§ Problems and tasks
1 - Echo the part of the pagecache patch email starting at the words "On Saturday, April" and ending after "integration with ARC.", keeping every character the same.
2 - In the pagecache patch email, what new integration function does the patch add for non-ZFS filesystems to register cached file pages?
3 - List every file path that the pagecache patch email shows as changed.

[osv-dev] Re: [PATCH 2/3] pagecache: refactor to allow integration with non-ZFS filesystems

Waldek Kozaczuk Sun, 26 Apr 2020 23:06:47 -0700


On Saturday, April 4, 2020 at 12:59:04 AM UTC-4, Waldek Kozaczuk wrote:
>
> So far the pagecache layer has been pretty tightly integrated with ZFS 
> and more specifically with its ARC cache layer. This patch refactors 
> the pagecache implementation to make it support other filesystems than 
> zfs. 
>
> In essence we modify all necessary places like retrieving and releasing 
> cached file pages to behave slightly differently depending on the 
> filesystem 
> (ZFS versus non-ZFS) given vnode belongs to. The changes only apply to 
> read cache where ZFS page caching requires tighter integration with ARC. 
>
> This patch adds new integration function - map_read_cached_page() - 
> intended to be used by non-ZFS filesystem implementations to register 
> cached file pages into page cache. 
>
> Signed-off-by: Waldemar Kozaczuk <[email protected]> 
> --- 
>  core/pagecache.cc        | 176 ++++++++++++++++++++++++++++----------- 
>  fs/vfs/vfs_fops.cc       |   2 +- 
>  include/osv/pagecache.hh |   1 + 
>  include/osv/vfs_file.hh  |   2 +- 
>  4 files changed, 131 insertions(+), 50 deletions(-)

§ Data segment
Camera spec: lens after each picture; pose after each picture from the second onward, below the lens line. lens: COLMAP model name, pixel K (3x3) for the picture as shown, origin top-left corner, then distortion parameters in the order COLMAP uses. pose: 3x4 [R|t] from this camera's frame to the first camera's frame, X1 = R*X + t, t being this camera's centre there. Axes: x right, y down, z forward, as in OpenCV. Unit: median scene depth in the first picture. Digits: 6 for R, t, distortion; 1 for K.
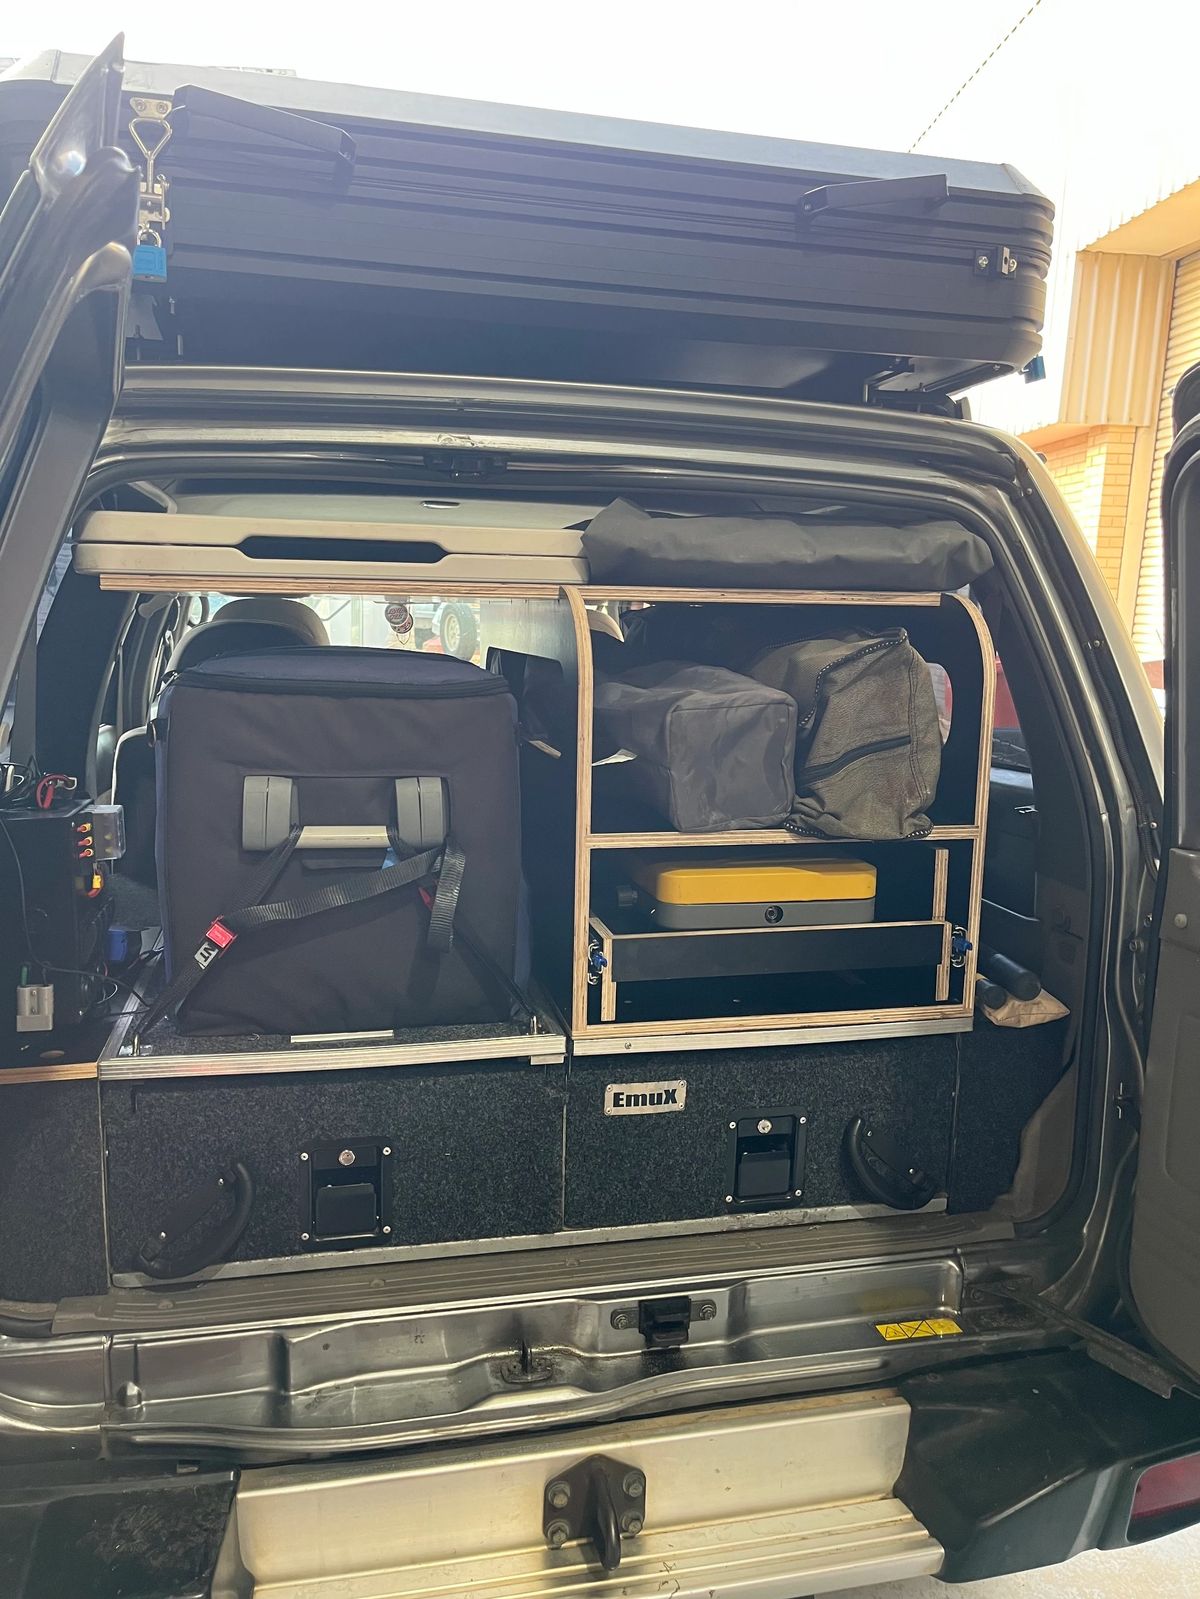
lens RADIAL K [[1160.7, 0, 596.8], [0, 1160.7, 803.3], [0, 0, 1]] dist [0.045478, -0.039902]
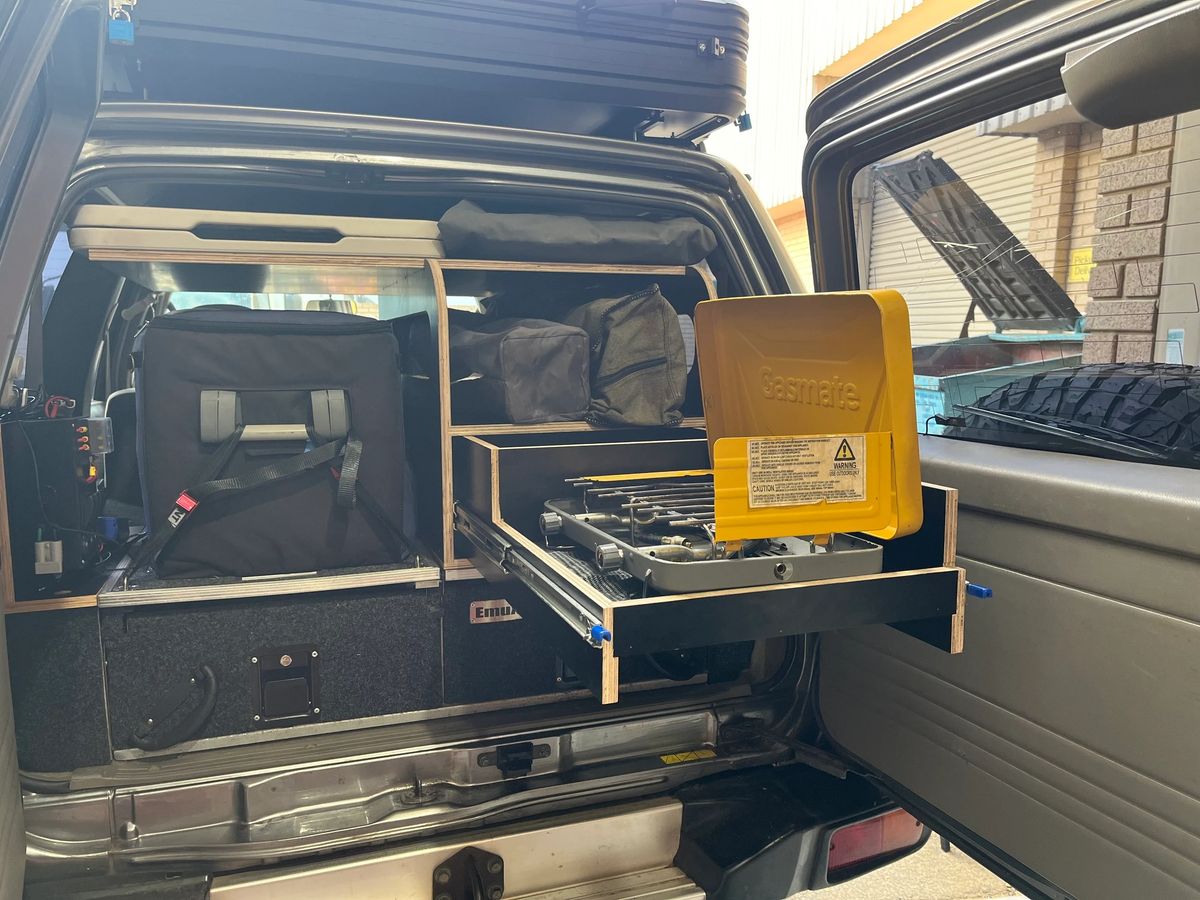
lens RADIAL K [[871.1, 0, 588.5], [0, 871.1, 468.3], [0, 0, 1]] dist [0.045478, -0.039902]
pose [[0.993439, -0.037540, 0.108030, 0.045386], [0.040004, 0.998984, -0.020731, 0.107983], [-0.107142, 0.024917, 0.993931, -0.104616]]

§ Outputs in order
1 -
On Saturday, April 4, 2020 at 12:59:04 AM UTC-4, Waldek Kozaczuk wrote:
>
> So far the pagecache layer has been pretty tightly integrated with ZFS 
> and more specifically with its ARC cache layer. This patch refactors 
> the pagecache implementation to make it support other filesystems than 
> zfs. 
>
> In essence we modify all necessary places like retrieving and releasing 
> cached file pages to behave slightly differently depending on the 
> filesystem 
> (ZFS versus non-ZFS) given vnode belongs to. The changes only apply to 
> read cache where ZFS page caching requires tighter integration with ARC.

2 - map_read_cached_page()

3 -
core/pagecache.cc
fs/vfs/vfs_fops.cc
include/osv/pagecache.hh
include/osv/vfs_file.hh